Le projet de loi qui nous est soumis aujourd’hui nous est présenté comme une loi de programmation. Dans votre propos liminaire, monsieur le ministre, vous vous êtes félicité de l’adoption de ce texte, à l’unanimité, à l’Assemblée nationale.
Quelle n’a donc pas été notre surprise lorsque le projet de loi a été déposé sur le bureau du Sénat : en fait de programmation, l’ambition est plus que limitée ! En effet, si l’objectif tant vanté de consacrer 0, 7 % du RNB à l’aide publique au développement est inscrit à l’article 1er, on n’en trouve aucune traduction concrète dans le texte.
De plus, vous parlez d’une augmentation « significative », monsieur le ministre, en galvaudant certains chiffres.
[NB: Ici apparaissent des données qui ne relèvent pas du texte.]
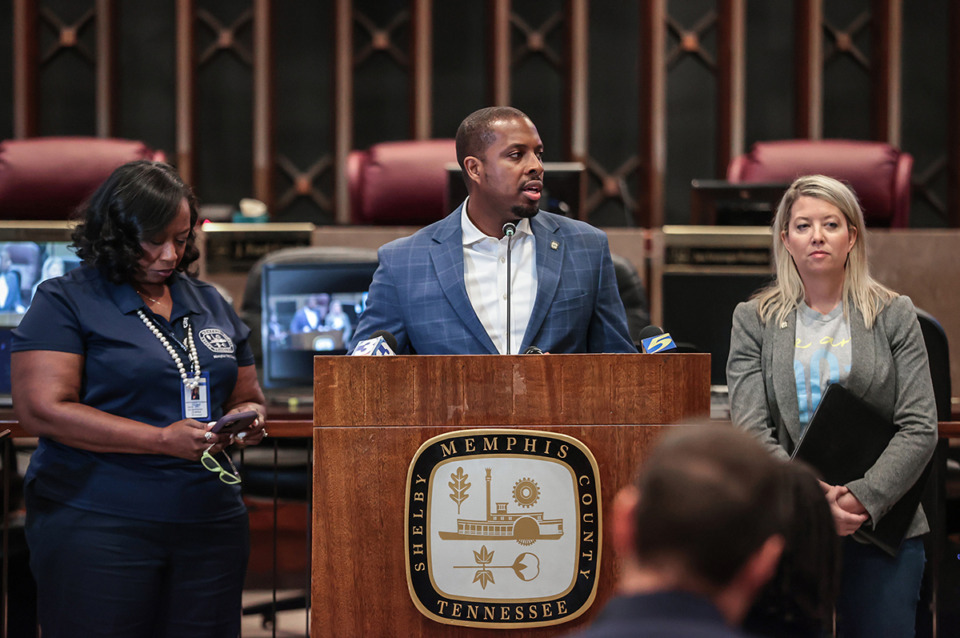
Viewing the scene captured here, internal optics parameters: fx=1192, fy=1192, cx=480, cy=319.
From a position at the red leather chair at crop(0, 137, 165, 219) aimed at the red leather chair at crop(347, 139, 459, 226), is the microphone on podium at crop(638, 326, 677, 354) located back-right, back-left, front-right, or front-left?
front-right

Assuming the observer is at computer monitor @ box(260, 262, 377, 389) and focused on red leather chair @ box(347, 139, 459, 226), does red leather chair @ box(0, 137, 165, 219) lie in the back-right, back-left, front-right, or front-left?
front-left

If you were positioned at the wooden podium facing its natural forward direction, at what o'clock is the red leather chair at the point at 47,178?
The red leather chair is roughly at 5 o'clock from the wooden podium.

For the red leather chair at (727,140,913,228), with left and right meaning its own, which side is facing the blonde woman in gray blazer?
front

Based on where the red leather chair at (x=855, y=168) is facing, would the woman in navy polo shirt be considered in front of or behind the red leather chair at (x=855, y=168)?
in front

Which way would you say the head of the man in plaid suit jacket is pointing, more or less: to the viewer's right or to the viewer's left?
to the viewer's right

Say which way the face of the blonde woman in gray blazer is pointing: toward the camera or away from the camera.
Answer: toward the camera

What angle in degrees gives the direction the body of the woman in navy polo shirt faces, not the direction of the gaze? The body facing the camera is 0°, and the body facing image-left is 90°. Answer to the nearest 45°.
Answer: approximately 315°

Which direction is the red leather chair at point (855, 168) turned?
toward the camera

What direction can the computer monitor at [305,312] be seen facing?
toward the camera

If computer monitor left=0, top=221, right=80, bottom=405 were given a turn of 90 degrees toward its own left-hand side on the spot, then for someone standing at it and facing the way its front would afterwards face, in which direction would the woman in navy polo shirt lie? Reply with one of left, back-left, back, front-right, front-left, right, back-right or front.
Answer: right

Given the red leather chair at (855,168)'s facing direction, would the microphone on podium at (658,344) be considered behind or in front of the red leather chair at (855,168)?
in front

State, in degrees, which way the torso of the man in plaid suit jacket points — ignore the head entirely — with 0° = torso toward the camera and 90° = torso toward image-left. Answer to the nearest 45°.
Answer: approximately 0°

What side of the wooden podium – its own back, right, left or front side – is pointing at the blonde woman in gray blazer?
left

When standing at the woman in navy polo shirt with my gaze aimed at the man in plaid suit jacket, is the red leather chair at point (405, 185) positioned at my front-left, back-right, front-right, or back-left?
front-left
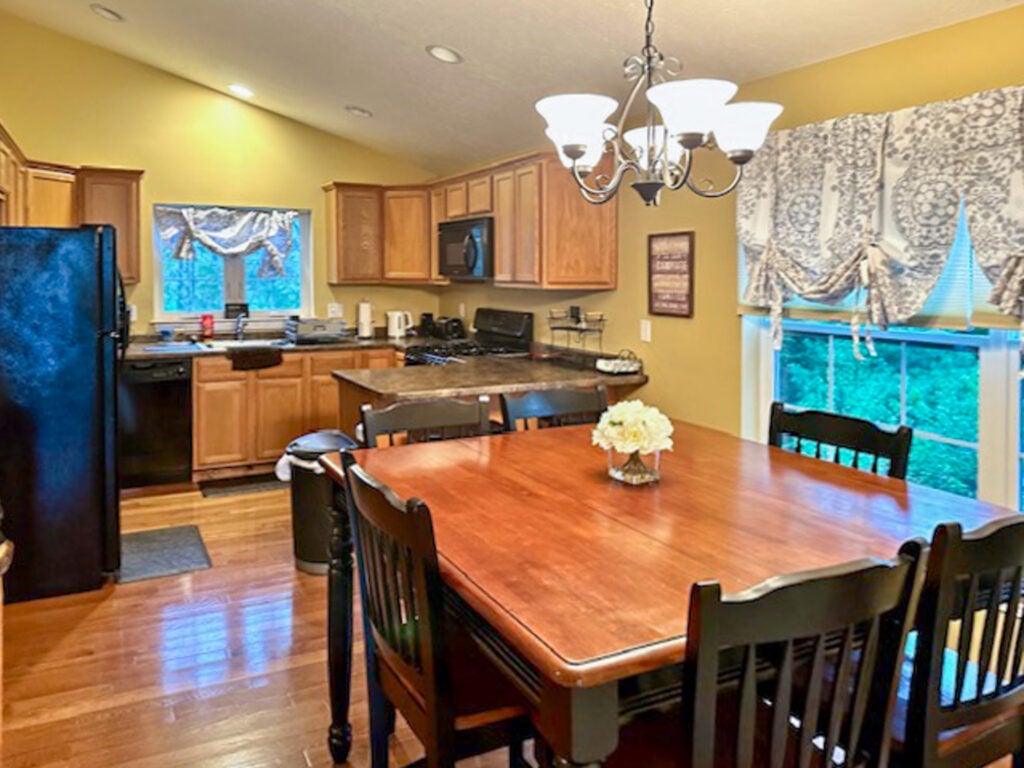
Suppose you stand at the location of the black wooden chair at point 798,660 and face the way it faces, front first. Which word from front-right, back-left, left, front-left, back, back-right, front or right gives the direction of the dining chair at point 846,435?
front-right

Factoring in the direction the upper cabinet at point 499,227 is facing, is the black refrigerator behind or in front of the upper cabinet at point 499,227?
in front

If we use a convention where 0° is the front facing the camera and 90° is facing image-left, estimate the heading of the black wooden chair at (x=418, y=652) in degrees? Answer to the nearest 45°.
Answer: approximately 225°

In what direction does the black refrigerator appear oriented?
to the viewer's right

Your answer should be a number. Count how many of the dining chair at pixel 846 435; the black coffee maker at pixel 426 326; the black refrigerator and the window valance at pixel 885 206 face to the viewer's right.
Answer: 1

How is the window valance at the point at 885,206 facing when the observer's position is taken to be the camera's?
facing the viewer and to the left of the viewer

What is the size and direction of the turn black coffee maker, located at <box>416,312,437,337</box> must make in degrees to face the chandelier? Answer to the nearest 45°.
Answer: approximately 45° to its left

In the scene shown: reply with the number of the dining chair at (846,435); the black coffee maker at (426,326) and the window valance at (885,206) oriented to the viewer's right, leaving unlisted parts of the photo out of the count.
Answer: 0

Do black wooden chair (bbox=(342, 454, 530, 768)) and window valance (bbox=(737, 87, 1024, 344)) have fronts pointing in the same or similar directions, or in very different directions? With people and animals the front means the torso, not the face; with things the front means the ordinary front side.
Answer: very different directions

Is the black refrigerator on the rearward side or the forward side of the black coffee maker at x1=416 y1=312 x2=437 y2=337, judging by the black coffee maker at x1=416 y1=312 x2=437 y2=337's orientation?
on the forward side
Selon une dépêche de l’Agence France Presse aujourd’hui, la France n’aurait consacré que 0, 37 % de son RNB à l’APD en 2017, année de l’arrivée au pouvoir d’Emmanuel Macron. J’ignore d’où proviennent ces calculs, mais l’OCDE considère pour sa part que ce taux s’était établi à 0, 43 % en 2017…
À la lumière de ces chiffres, force est de constater que la hausse tant vantée est plus un effet d’annonce qu’une augmentation significative.
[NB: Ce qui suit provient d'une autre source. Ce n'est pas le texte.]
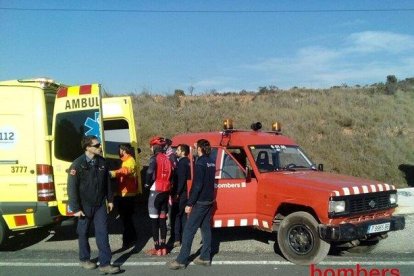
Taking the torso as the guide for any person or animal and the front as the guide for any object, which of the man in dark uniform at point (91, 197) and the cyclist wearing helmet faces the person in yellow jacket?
the cyclist wearing helmet

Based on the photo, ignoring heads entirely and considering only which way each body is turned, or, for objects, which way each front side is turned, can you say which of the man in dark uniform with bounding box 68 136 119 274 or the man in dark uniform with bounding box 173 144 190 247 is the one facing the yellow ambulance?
the man in dark uniform with bounding box 173 144 190 247

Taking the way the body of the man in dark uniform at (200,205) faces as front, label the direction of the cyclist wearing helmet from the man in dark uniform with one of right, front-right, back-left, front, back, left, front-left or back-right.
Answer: front

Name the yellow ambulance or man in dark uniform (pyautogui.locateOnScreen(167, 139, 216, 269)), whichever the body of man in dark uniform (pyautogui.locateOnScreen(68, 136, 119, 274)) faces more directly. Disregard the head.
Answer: the man in dark uniform

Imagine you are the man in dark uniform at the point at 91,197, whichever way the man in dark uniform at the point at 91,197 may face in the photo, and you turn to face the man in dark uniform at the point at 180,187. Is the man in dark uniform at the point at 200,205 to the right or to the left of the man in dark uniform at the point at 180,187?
right

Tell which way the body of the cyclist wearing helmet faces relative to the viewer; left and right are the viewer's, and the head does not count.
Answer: facing away from the viewer and to the left of the viewer

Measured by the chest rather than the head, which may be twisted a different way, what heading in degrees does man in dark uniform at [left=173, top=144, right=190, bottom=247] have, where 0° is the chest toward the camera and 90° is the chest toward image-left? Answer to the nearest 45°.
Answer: approximately 90°

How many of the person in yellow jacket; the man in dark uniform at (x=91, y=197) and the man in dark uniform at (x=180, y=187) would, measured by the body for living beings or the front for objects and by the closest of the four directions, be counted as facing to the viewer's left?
2

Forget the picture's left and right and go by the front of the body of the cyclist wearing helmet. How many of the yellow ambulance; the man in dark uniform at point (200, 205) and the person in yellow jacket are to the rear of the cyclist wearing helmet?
1

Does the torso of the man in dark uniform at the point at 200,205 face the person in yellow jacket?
yes

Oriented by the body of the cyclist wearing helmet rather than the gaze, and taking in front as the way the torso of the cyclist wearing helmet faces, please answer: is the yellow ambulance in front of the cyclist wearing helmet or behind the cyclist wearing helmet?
in front

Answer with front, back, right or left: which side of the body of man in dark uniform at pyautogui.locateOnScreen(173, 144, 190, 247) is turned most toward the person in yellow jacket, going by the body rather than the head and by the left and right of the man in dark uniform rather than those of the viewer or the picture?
front

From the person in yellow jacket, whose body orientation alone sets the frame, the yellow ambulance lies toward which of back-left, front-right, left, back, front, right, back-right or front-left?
front

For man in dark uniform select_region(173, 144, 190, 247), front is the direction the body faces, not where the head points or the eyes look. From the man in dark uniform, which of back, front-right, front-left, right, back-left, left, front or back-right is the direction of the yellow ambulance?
front

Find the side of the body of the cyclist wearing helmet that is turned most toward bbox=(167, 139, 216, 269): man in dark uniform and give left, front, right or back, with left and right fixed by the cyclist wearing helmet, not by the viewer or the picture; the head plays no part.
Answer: back

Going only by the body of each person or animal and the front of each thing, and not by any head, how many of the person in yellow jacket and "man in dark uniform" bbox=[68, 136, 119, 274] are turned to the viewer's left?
1
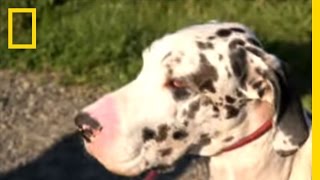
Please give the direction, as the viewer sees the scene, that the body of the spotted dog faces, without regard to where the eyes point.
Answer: to the viewer's left
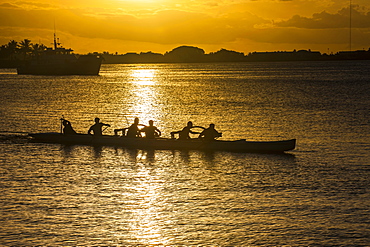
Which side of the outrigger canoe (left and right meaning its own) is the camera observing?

Telle n’est pas notre conception d’une loi de programmation. Un texte de programmation doit être clair, lisible ; ses objectifs financiers doivent être prévisibles.
C’est d’autant plus regrettable que ce projet de loi, qui nous est annoncé depuis deux ans, est censé traduire en actions concrètes un effort financier considérable en faveur de l’aide publique au développement portée par la France. Nous nous attendions à des perspectives, mais les alinéas consacrés aux objectifs financiers relèvent plus du bilan.
L’article 1er constitue le nœud gordien de ce projet de loi de programmation, après l’article 1er A, qui définit en quelque sorte la philosophie de l’aide publique au développement. À la lecture de cet article, nous avons l’impression que le travail a été fait à moitié et la sensation désagréable que vous vous êtes arrêté au milieu du chemin, monsieur le ministre.
Peut-être l’aile progressiste de la majorité présidentielle n’a-t-elle pas eu, une fois de plus, le poids suffisant pour faire fléchir Bercy, dont chacun connaît l’orthodoxie budgétaire, mais le résultat est là.
On peut bien évidemment discuter des objectifs de l’APD, de ses modalités et des moyens de l’évaluer, et c’est très important. Néanmoins, pour porter toutes les ambitions figurant dans ce projet de loi, que nous nous apprêtons à nourrir encore, il faut un solide nerf de la guerre. Tel n’est malheureusement pas le cas, le texte prévoyant que la France consacrera 0, 5 % de son revenu national brut à l’APD. Le nerf nous semble bien mollasson !
L’argent est primordial, car il permet aux acteurs du développement d’avoir de la prévisibilité et de mener à bien avec efficacité tous les projets qu’ils souhaitent entreprendre.